Pictures do not belong in the copy; retype the records below exactly.

(Document layout detection data)
======
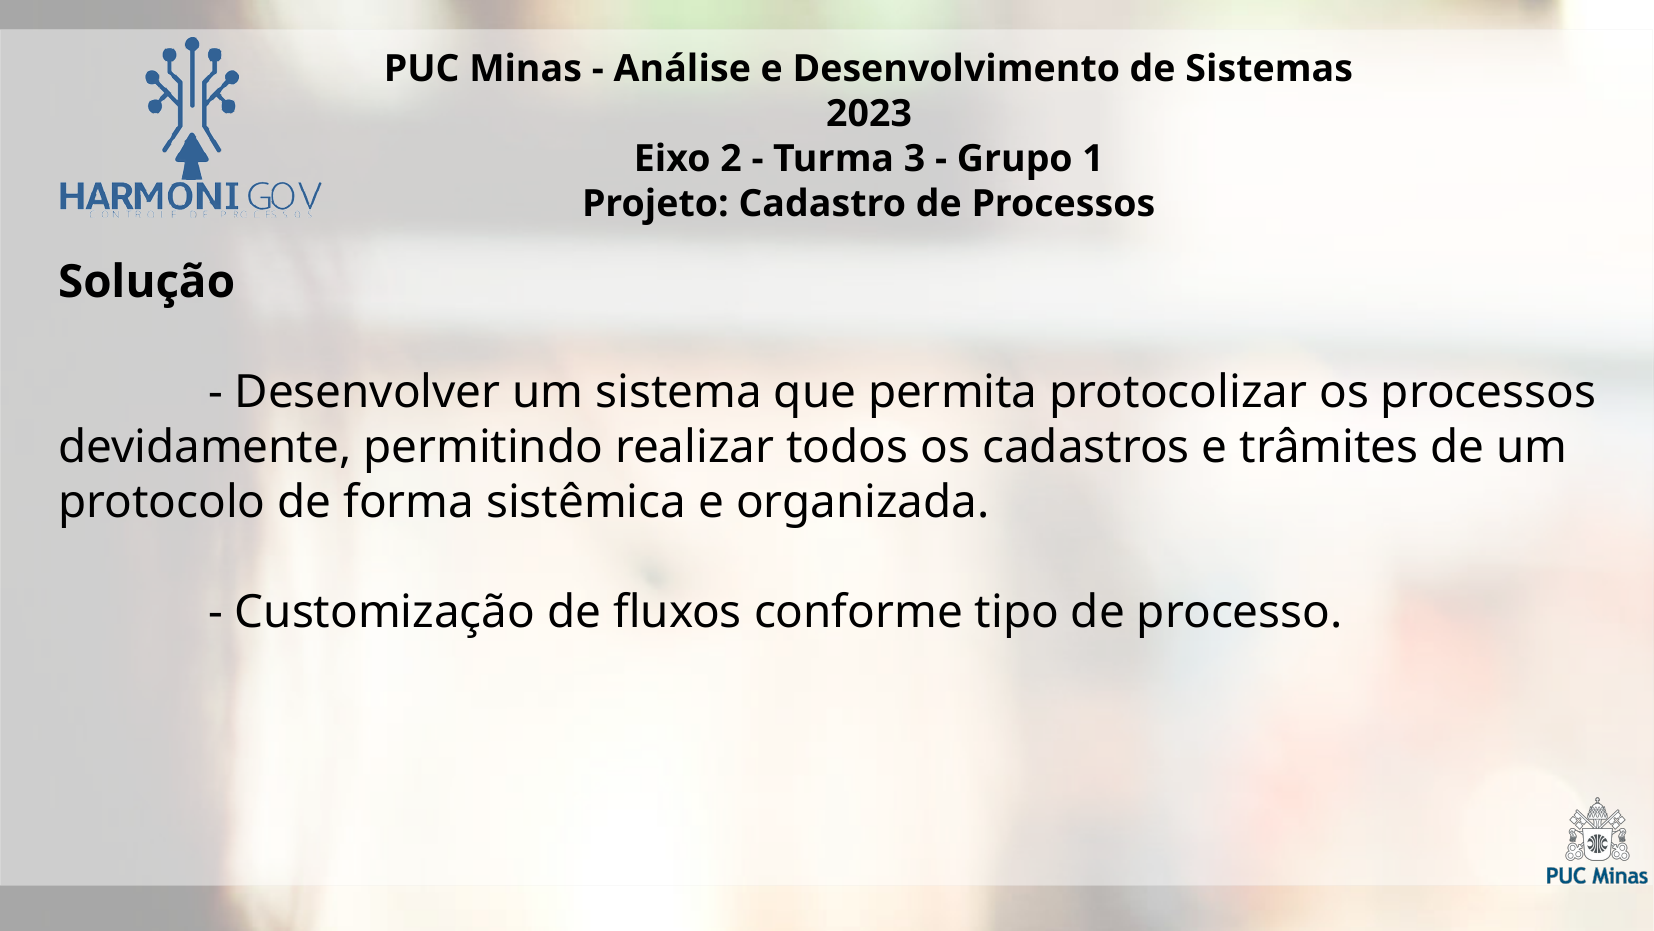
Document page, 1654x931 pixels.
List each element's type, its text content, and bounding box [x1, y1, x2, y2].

picture [58, 36, 322, 218]
text_box [0, 29, 1653, 886]
text_box PUC Minas - Análise e Desenvolvimento de Sistemas 2023 Eixo 2 - Turma 3 - Grupo 1 Projeto: Cadastro de Processos [324, 36, 1417, 204]
picture [0, 0, 1654, 931]
text_box Solução - Desenvolver um sistema que permita protocolizar os processos devidamente, permitindo realizar todos os cadastros e trâmites de um protocolo de forma sistêmica e organizada. - Customização de fluxos conforme tipo de processo. [43, 244, 1624, 697]
picture [1546, 796, 1648, 885]
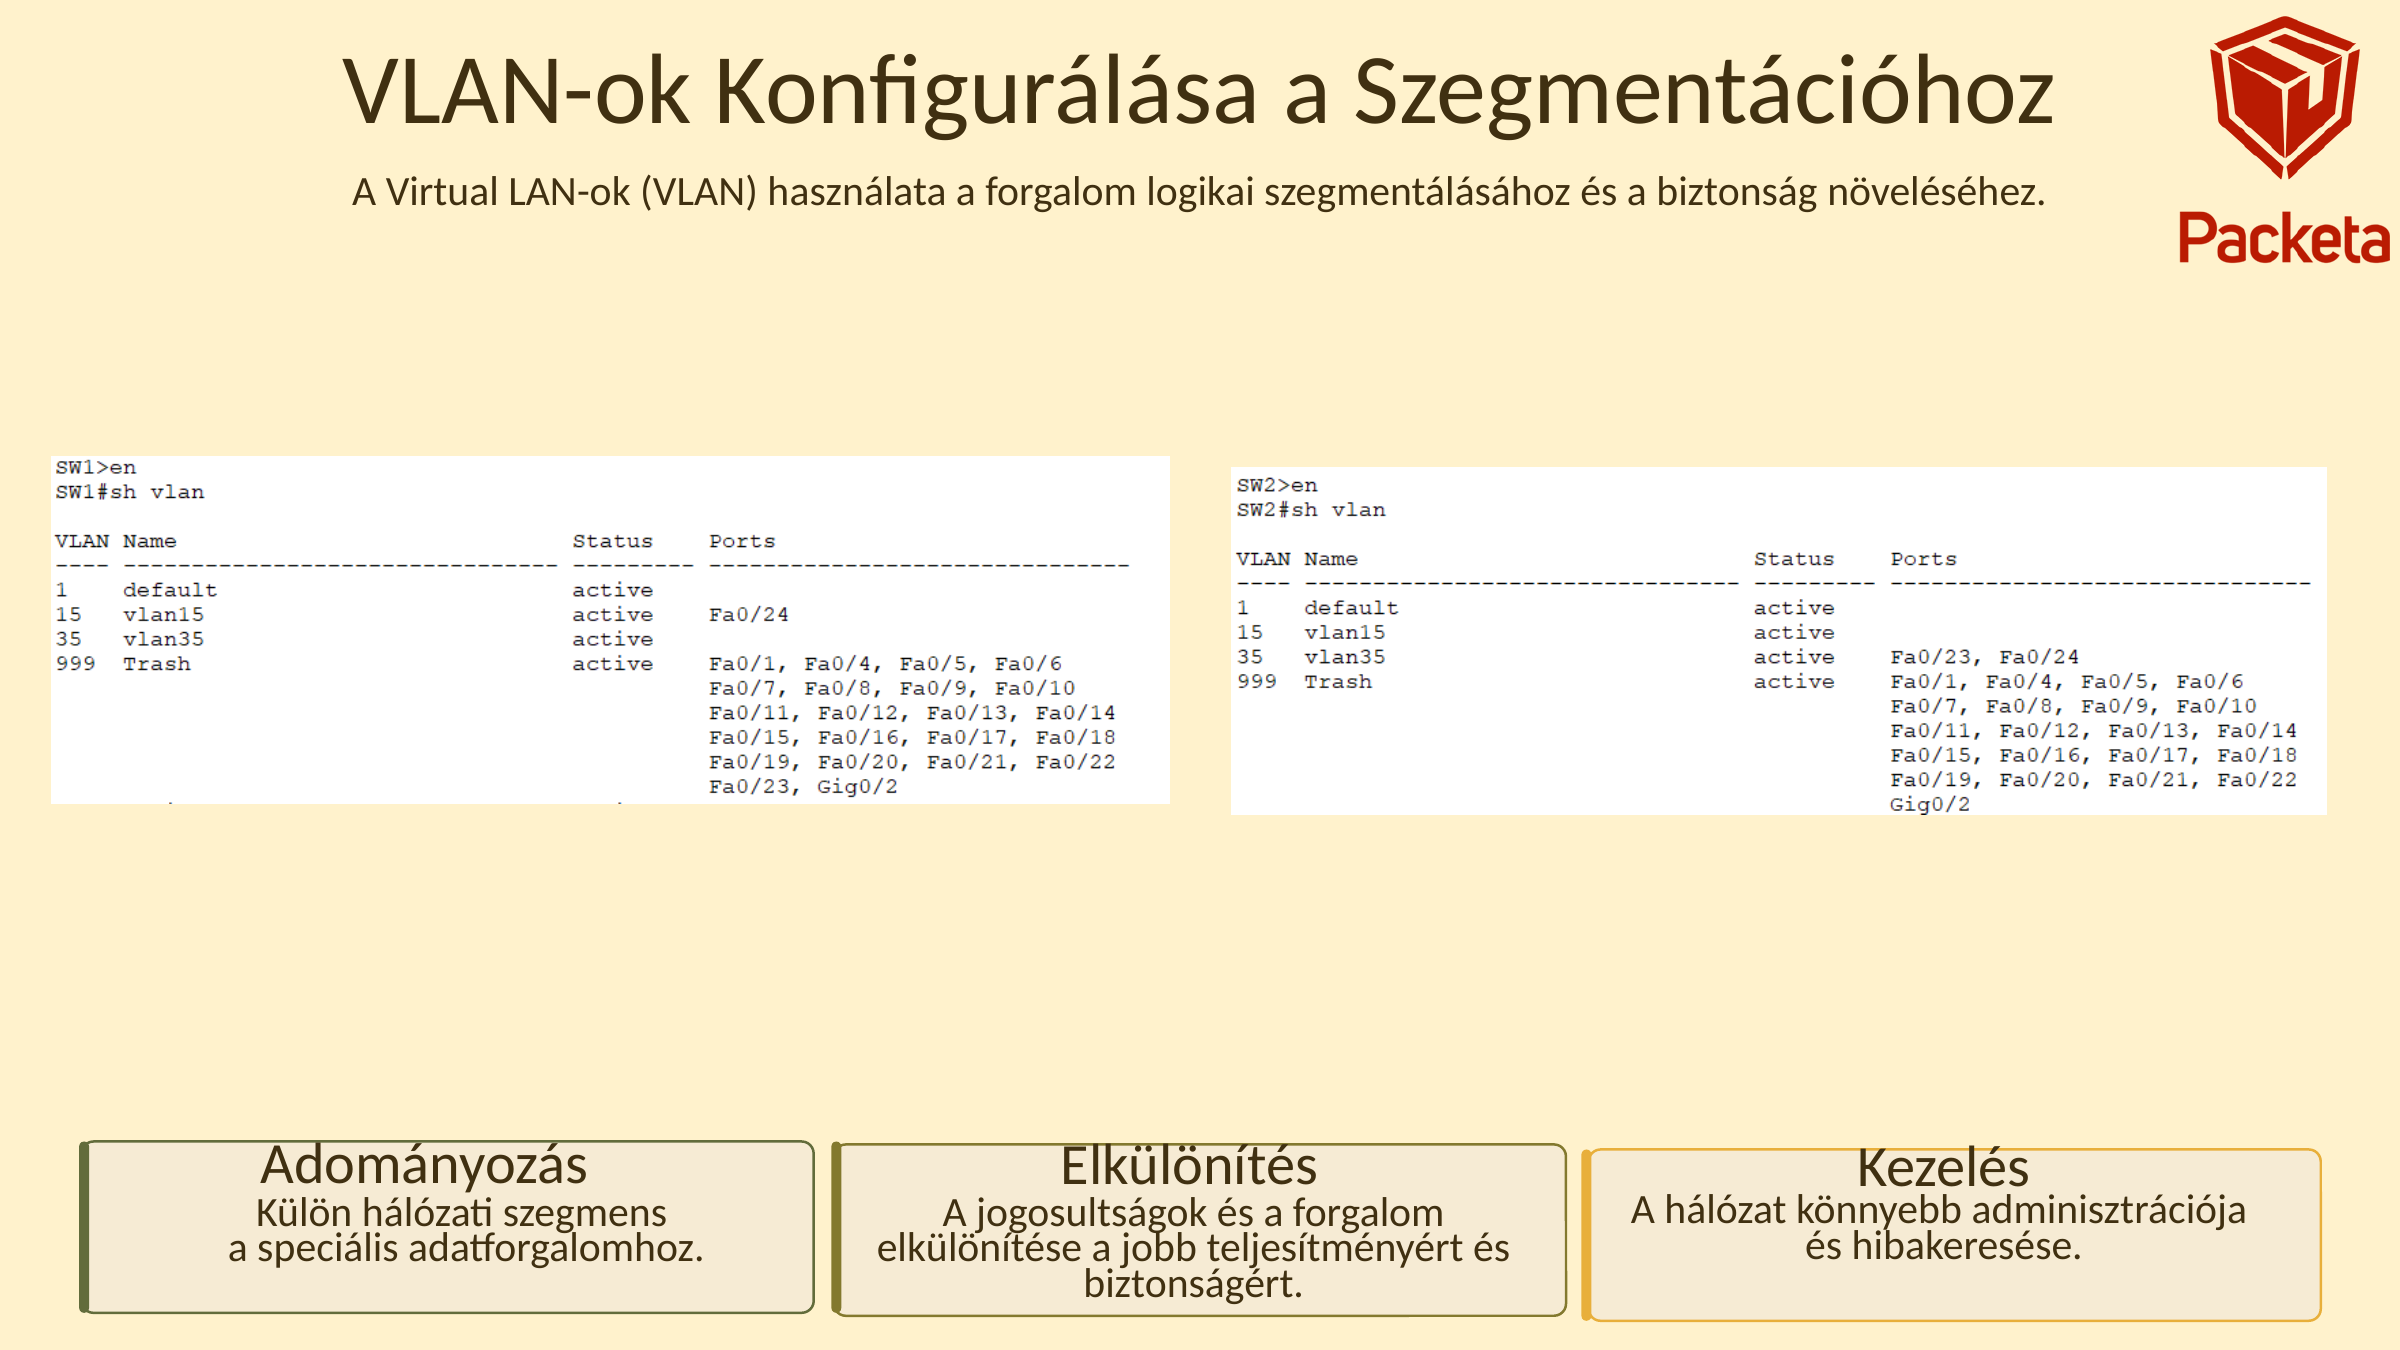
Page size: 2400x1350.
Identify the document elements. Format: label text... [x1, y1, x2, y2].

text_box Kezelés [1802, 1163, 2086, 1196]
text_box Elkülönítés [1048, 1161, 1331, 1197]
text_box [88, 1141, 814, 1313]
text_box A hálózat könnyebb adminisztrációja és hibakeresése. [1606, 1196, 2282, 1234]
text_box Adományozás [283, 1160, 566, 1197]
text_box [1581, 1149, 1592, 1321]
text_box Külön hálózati szegmens a speciális adatforgalomhoz. [141, 1198, 782, 1313]
picture [1230, 467, 2327, 815]
picture [2164, 16, 2400, 268]
text_box [838, 1144, 1567, 1316]
text_box A jogosultságok és a forgalom elkülönítése a jobb teljesítményért és biztonságért. [856, 1199, 1531, 1272]
text_box [831, 1141, 842, 1313]
text_box A Virtual LAN-ok (VLAN) használata a forgalom logikai szegmentálásához és a biztonság növeléséhez. [79, 178, 2164, 215]
text_box VLAN-ok Konfigurálása a Szegmentációhoz [621, 73, 1779, 144]
text_box [79, 1141, 90, 1313]
picture [51, 456, 1170, 804]
text_box [1592, 1149, 2321, 1321]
======
SOLUTION TO THIS TASK
Document page, 1654x931 pixels.
List each element's type, its text content, and bounding box [x1, y1, x2, y2].

picture [58, 36, 322, 218]
text_box [0, 29, 1653, 886]
text_box PUC Minas - Análise e Desenvolvimento de Sistemas 2023 Eixo 2 - Turma 3 - Grupo 1 Projeto: Cadastro de Processos [324, 36, 1417, 204]
picture [0, 0, 1654, 931]
text_box Solução - Desenvolver um sistema que permita protocolizar os processos devidamente, permitindo realizar todos os cadastros e trâmites de um protocolo de forma sistêmica e organizada. - Customização de fluxos conforme tipo de processo. [43, 244, 1624, 697]
picture [1546, 796, 1648, 885]
Page size: 2400x1350.
Identify the document elements. Format: label text... [x1, y1, x2, y2].

text_box Kezelés [1802, 1163, 2086, 1196]
text_box Elkülönítés [1048, 1161, 1331, 1197]
text_box [88, 1141, 814, 1313]
text_box A hálózat könnyebb adminisztrációja és hibakeresése. [1606, 1196, 2282, 1234]
text_box Adományozás [283, 1160, 566, 1197]
text_box [1581, 1149, 1592, 1321]
text_box Külön hálózati szegmens a speciális adatforgalomhoz. [141, 1198, 782, 1313]
picture [1230, 467, 2327, 815]
picture [2164, 16, 2400, 268]
text_box [838, 1144, 1567, 1316]
text_box A jogosultságok és a forgalom elkülönítése a jobb teljesítményért és biztonságért. [856, 1199, 1531, 1272]
text_box [831, 1141, 842, 1313]
text_box A Virtual LAN-ok (VLAN) használata a forgalom logikai szegmentálásához és a biztonság növeléséhez. [79, 178, 2164, 215]
text_box VLAN-ok Konfigurálása a Szegmentációhoz [621, 73, 1779, 144]
text_box [79, 1141, 90, 1313]
picture [51, 456, 1170, 804]
text_box [1592, 1149, 2321, 1321]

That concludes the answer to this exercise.